**TEXT SHOWN:**

Aug 22 (Reuters) - Gangbusters second-quarter results from U.S. retailers Target and Lowe yesterday show the U.S. consumer continues to happily spend, and the figures come on top of Walmart’s forecast beating earnings last week. Target shares surged 20% and Lowe jumped 10%, helping lift Wall Street almost 1% on the day. That’s again got many asking whether the U.S. really needs a rate-cutting cycle. The Federal Reserve board doesn’t seem to think so -- the July meeting minutes yesterday showed members united in wanting to signal they were not on a pre-set path to more easing. A couple of members favoured a half-point cut, but several apparently voted for no change at all.

If we get more of that hawkish bent from Fed Chairman Jerome Powell at Jackson Hole tomorrow, it could well dash hopes for a prolonged easing cycle. But money markets have barely budged in their assessment that the Fed is set to cut rates by 100 basis points by the end of 2020. It might take a really hawkish statement by Powell tomorrow to move that assumption.

**PROBLEMS TO SOLVE:**
1: According to the commentary on retail earnings and Fed policy, why are many asking whether the U.S. really needs a rate-cutting cycle? Answer in one to three sentences.
2: Extend the commentary on retail earnings and Fed policy with the next paragraph, starting after its final sentence.
The entries that follow are separate material and are not part of the commentary on retail earnings and Fed policy.

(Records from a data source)
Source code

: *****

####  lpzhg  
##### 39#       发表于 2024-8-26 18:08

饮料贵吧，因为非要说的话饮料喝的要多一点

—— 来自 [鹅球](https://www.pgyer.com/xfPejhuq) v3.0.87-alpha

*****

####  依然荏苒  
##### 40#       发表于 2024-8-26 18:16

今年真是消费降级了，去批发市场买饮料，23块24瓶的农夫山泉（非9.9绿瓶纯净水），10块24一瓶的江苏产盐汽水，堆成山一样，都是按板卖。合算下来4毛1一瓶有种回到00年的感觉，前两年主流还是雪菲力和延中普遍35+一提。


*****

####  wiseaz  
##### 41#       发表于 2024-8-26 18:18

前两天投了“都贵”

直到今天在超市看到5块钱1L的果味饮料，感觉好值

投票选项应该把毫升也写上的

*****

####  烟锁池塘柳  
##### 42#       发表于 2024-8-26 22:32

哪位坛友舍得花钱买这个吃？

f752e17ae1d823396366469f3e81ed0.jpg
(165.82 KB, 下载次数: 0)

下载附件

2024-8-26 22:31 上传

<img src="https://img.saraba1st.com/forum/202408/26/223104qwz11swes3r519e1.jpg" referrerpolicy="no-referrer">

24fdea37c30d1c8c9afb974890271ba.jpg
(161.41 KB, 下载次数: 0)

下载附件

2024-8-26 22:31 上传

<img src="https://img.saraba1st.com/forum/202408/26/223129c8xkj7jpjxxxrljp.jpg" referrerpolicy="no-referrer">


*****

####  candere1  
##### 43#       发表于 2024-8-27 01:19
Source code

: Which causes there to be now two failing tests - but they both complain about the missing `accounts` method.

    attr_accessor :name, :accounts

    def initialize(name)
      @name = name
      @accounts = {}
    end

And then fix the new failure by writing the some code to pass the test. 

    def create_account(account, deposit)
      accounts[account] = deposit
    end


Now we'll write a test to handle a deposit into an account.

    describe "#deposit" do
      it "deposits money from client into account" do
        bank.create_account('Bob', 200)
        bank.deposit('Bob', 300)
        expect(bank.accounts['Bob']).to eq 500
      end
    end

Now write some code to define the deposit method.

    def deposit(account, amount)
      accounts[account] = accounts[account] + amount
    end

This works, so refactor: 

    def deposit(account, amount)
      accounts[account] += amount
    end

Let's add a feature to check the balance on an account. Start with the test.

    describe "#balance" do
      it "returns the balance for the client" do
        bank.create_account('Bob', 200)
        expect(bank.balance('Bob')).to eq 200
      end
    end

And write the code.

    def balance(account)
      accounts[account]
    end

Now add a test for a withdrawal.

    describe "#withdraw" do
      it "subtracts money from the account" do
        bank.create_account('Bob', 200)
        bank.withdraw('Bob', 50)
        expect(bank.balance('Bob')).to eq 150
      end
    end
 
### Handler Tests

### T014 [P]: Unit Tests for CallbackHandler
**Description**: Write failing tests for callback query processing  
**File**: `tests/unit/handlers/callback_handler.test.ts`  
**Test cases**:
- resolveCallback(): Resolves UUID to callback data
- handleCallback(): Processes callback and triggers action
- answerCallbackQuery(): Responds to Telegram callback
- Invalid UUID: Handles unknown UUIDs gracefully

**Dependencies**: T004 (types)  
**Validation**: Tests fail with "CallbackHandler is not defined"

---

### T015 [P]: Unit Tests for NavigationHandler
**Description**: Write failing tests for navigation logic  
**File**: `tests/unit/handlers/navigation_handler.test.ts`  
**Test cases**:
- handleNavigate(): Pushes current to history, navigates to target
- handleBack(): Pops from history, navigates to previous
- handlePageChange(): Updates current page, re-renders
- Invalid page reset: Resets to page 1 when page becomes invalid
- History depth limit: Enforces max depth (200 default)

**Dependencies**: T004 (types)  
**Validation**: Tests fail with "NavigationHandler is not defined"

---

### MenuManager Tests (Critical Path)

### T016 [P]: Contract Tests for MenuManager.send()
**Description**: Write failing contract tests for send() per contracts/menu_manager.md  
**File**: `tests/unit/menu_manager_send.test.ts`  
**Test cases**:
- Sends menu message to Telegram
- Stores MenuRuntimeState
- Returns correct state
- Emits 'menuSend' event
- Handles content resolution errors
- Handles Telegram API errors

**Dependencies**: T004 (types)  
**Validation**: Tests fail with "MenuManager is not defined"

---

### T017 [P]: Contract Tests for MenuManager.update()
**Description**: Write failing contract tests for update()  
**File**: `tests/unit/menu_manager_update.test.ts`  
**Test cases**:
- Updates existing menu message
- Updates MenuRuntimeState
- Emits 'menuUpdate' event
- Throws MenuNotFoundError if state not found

**SOLVED TASKS:**
1: Strong second-quarter results from Target and Lowe show that the U.S. consumer is still spending happily. Those results came on top of Walmart's forecast-beating earnings the week before.

2:
Doves would argue that since the Fed meeting hopes have faded further for a trade deal with China, and economic indicators from the rest of the world have been pretty dire. Japan today proved that remains the case, as its flash PMIs showed manufacturing contracted in August for the fourth month, led by a slump in export orders. Services continue to be the bright spot, expanding at the fastest pace in two years. Let us see whether euro zone and U.S. readings paint a similar picture – analysts expect euro zone manufacturing PMI to slip further from its six-and-a-half-year low of 46.5 to 46.2, driven by rapidly weakening German manufacturing.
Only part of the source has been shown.